Author Topic: Improving search  (Read 7899 times)

Offline knnn

  • Special Collections Division
  • Posty McPostington
  • ****
  • Posts: 4946
    • View Profile
Improving search
« on: June 30, 2015, 06:20:23 PM »
I think it's not blasphemy to declare that the search function on this site is sorely lacking  in that using the search functionality will yield very limited (and sometimes completely wrong) results.

Now I can totally understand why (e.g.) Google search might have been disabled from the forums -- it drives a lot of unnecessary traffic, and possibly increases the cost of running the site (having to pay for page-views every time a web-crawler goes through every page).

That said, I think it might be within my capability to put together a private, local search for the forums.  Depending on the technology used, it would not necessarily be generally accessible and could be updated only as often as requested. 

This is mainly just me having fun playing around with some tech tools and maybe coming up with something remotely useful.  The things I am asking permission for are:

1) Any fast websearch needs to "crawl" every post on the forums periodically to maintain its list of searchable keywords.  This means a potentially large amount (tens of thousands?) of queries to the forum server every time the list gets updated.  Is it ok to do this (say once a month)?

2) While anyone can post a link online to any topic on the (publicly accessible parts of the) forums, this would be essentially making large parts of the forum a lot more accessible to the public in a targeted manner.  Is there a problem with this?

---

Note that I only have vague random thoughts about how to proceed about doing this.  I am asking first just to make completely sure there isn't any problem.  Otherwise, I can always go and play with other toys.   ;)
DV Geek code:

DV knnn v1.2 YR4 FR3 BK++ RP+ JB+ TH WG+ CL(+) SW++++ BC- MC---(+) SH[Murphy+, Molly+]

Find out your Dresden Files "Purity" score: http://knnn.x10.mx/purity2/purity.html

Offline Iam that kemmler

  • Conversationalist
  • **
  • Posts: 206
    • View Profile
Re: Improving search
« Reply #1 on: July 07, 2015, 01:23:45 AM »
using toys or creating crawlers would just add to cost of hosting. If you had access to the actual database and if all the proper indexing was already done - then a page with an interface to search on would be actually be pretty simple to do.

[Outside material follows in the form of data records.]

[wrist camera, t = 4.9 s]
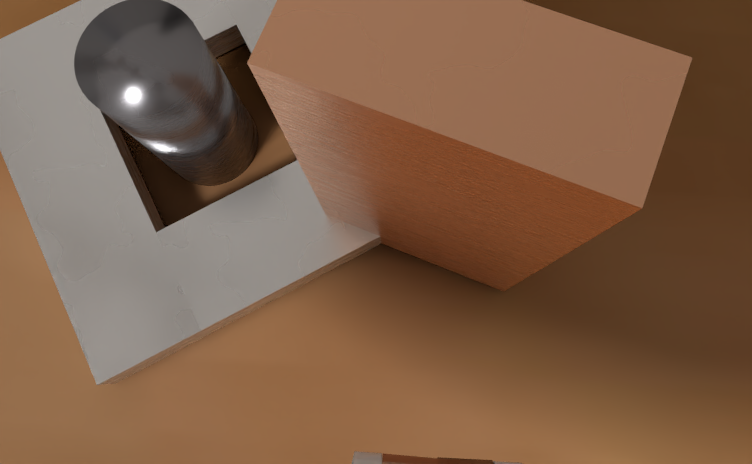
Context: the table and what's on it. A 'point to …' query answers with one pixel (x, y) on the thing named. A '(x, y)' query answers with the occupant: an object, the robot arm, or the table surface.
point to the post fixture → (166, 90)
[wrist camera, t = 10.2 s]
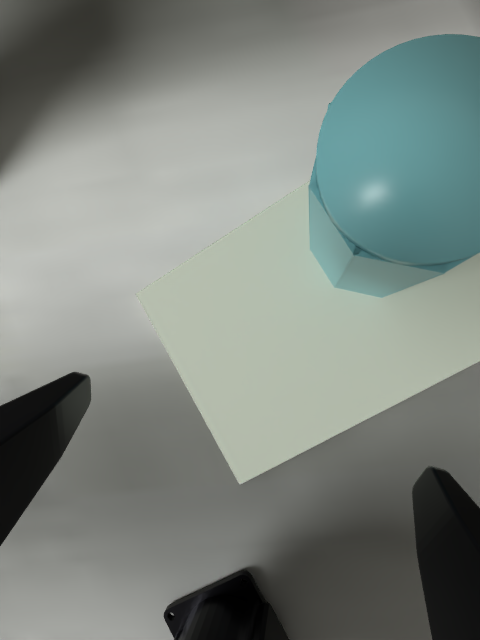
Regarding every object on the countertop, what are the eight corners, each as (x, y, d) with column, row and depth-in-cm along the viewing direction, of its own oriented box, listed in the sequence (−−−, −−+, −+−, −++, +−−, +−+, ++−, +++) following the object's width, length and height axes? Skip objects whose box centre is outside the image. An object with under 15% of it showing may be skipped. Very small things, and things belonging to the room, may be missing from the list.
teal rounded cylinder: (351, 315, 21) (392, 306, 11) (292, 223, 22) (274, 126, 11) (456, 254, 20) (620, 174, 10) (391, 159, 21) (474, -15, 10)
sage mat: (240, 481, 23) (239, 484, 23) (138, 294, 24) (135, 293, 24) (532, 331, 20) (536, 331, 20) (393, 128, 21) (395, 124, 21)
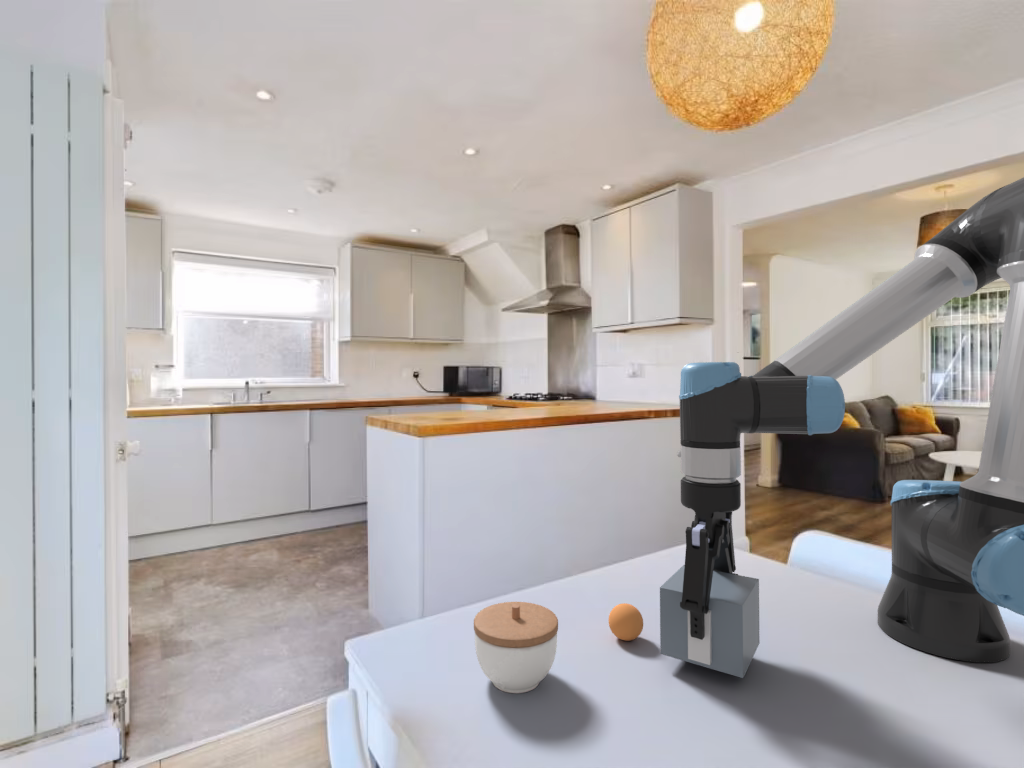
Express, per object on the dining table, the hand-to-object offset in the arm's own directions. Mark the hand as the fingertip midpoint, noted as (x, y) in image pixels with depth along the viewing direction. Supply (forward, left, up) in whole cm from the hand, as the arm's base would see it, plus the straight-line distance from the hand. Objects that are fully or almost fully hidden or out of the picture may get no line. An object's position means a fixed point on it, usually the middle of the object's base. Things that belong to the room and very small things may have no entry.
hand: (711, 642), depth 71 cm
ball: (+12, 0, 0) cm, 12 cm away
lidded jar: (+19, +18, -3) cm, 27 cm away
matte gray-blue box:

Many folks have wanted to help shape stuff around here - but Iago rarely acknowledges or goes with tech advice.

If you really wanted to build a tool - you could just load up SMF and check out the data structure and write the page as proof of concept. I'm pert damn sure it'll get shot down because of the hidden forums on this site.

(I own a company that does custom programming and I have offered to help before)

Offline Serack

  • Special Collections Division
  • Posty McPostington
  • ****
  • Posts: 7745
  • WoJ Rock Star!
    • View Profile
Re: Improving search
« Reply #2 on: July 09, 2015, 02:57:31 PM »
using toys or creating crawlers would just add to cost of hosting. If you had access to the actual database and if all the proper indexing was already done - then a page with an interface to search on would be actually be pretty simple to do.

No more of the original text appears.